### Teks yang Diberikan

Lihat ke Halaman Asli

Oleh-oleh dari Ngayogjazz 2016

Diperbarui: 22 November 2016   10:25

Kompasiana adalah platform blog. Konten ini menjadi tanggung jawab bloger dan tidak mewakili pandangan redaksi Kompas.

dokumen pribadi

Helatan tahunan ini sudah digelar sepuluh kali, dan sembilan di antaranya saya hadiri. Celakanya, saya tak penah kapok untuk menghadirinya. Bagi saya, Ngayogjazz tak sekadar pertunjukan musik, terutama jazz, melainkan juga menjadi ajang bertemu kawan, bersilaturahmi, bersanda gurau, nongkrong, berbagi kegembiraan, dan menikmati atmosfer pedesaan.

Ya, Ngayogjazz memang diselenggarakan di desa-desa yang ada di wilayah Yogyakarta, dan lokasi penyelenggaraan selalu berpindah setiap tahunnya. Tahun ini, Ngayogjazz digelar Sabtu lalu, 19 November 2016, di Padukuhan Kwagon, Desa Sidorejo, Kecamatan Godean, Kabupaten Sleman. Perlu diketahui, sebagian besar warga Kwagon adalah pembuat genteng sehingga padukuhan ini terkenal sebagai sentra industri genteng.

Tujuh panggung disediakan bagi para penampil, termasuk sebuah panggung untuk seni karawitan Kwagon. Ada pula Pasar Jazz, tempat jualan makanan dan minuman yang dijajakan oleh masyarakat Kwagon, merchandise resmi Ngayogjazz 2016 dan lain-lain.

Tanpa Guyuran Hujan

Pertunjukan dimulai sekitar pukul 10 pagi dan berakhir sekitar pukul 10 malam. Semuanya bisa ditonton secara gratis. Ada lebih dari 30 penampil yang tersebar di panggung-panggung tersebut, seperti Fariz RM Anthology Kuartet, Tohpati & Friends, Harvey Malaiholo, Monita Tahalea, Emerald-BEX, Nikita Dompas Trio, Komunitas Jazz Jogja, Palembang Jazz Community, Gubuk Jazz Pekanbaru, Arupadhatu Jazz, dan masih banyak lagi.

Saya merasa Ngayogjazz 2016 ini yang paling seru dibanding tahun-tahun sebelumnya. Ngayogjazz  memang selalu dijubeli pengunjung, dan Sabtu lalu mungkin jumlahnya sampai puluhan ribu; ini hanya perkiraan menurut “perasaan” saya saja, yang sangat mungkin bisa salah.

Menariknya lagi, hujan – yang biasanya kerap mengguyur sebagaimana di tahun-tahun sebelumnya – tak hadir di sepanjang perhelatan di Kwagon. Maklumlah, Ngayogjazz selalu diadakan di saat musim hujan, dan tak jarang saya dan ribuan penonton lainnya tetap menikmati pertunjukan di tengah guyuran hujan; tentu dengan mengenakan jas hujan atau payung. Namun, di Kwagon, jas hujan yang saya bawa tetap tersimpan rapi di dalam tas.

### Butir Tugas 1
Ubah baris-baris dalam catatan menjadi daftar JSON berisi string, satu string per baris dan tanpa baris kosong. Ambil dari baris yang memuat "Hukuka ve yasal" sampai dengan baris yang memuat "Sitemiz, 5651 Sayılı".

### Bahan Latihan
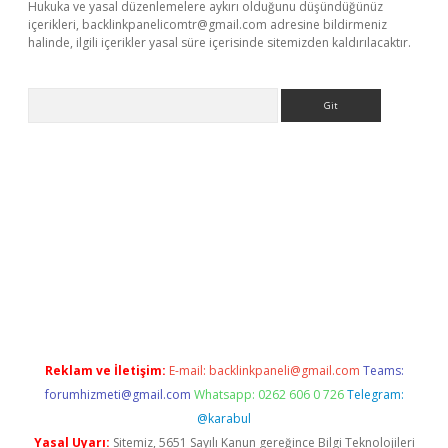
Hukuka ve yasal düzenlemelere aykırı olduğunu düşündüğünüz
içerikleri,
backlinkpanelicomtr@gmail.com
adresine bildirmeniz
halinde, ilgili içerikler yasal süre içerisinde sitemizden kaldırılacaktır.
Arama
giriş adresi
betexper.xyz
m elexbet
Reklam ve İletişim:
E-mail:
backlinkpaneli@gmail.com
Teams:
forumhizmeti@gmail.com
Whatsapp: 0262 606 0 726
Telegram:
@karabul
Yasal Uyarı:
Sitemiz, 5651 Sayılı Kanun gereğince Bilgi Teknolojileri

...

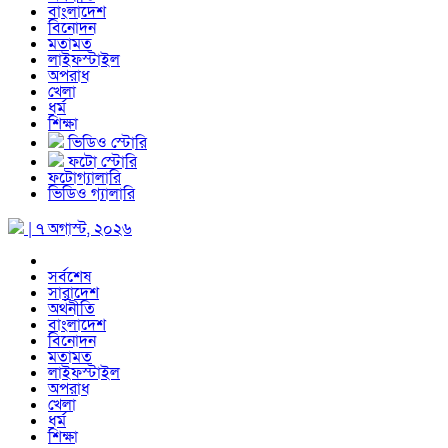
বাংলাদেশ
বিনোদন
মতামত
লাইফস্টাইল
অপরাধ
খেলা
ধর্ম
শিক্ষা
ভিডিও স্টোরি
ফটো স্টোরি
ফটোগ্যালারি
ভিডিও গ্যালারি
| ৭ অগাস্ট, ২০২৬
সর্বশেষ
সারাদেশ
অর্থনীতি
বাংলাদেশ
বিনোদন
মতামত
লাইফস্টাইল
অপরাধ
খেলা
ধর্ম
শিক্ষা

### Butir Tugas 2
Tolong terjemahkan kalimat dari tulisan tentang Ngayogjazz 2016 ini ke dalam bahasa Inggris: "Tahun ini, Ngayogjazz digelar Sabtu lalu, 19 November 2016, di Padukuhan Kwagon, Desa Sidorejo, Kecamatan Godean, Kabupaten Sleman."

### Bagian Jawaban 1
[
  "Hukuka ve yasal düzenlemelere aykırı olduğunu düşündüğünüz",
  "içerikleri,",
  "backlinkpanelicomtr@gmail.com",
  "adresine bildirmeniz",
  "halinde, ilgili içerikler yasal süre içerisinde sitemizden kaldırılacaktır.",
  "Arama",
  "giriş adresi",
  "betexper.xyz",
  "m elexbet",
  "Reklam ve İletişim:",
  "E-mail:",
  "backlinkpaneli@gmail.com",
  "Teams:",
  "forumhizmeti@gmail.com",
  "Whatsapp: 0262 606 0 726",
  "Telegram:",
  "@karabul",
  "Yasal Uyarı:",
  "Sitemiz, 5651 Sayılı Kanun gereğince Bilgi Teknolojileri"
]

### Bagian Jawaban 2
This year, Ngayogjazz was held last Saturday, November 19, 2016, in Padukuhan Kwagon, Sidorejo Village, Godean District, Sleman Regency.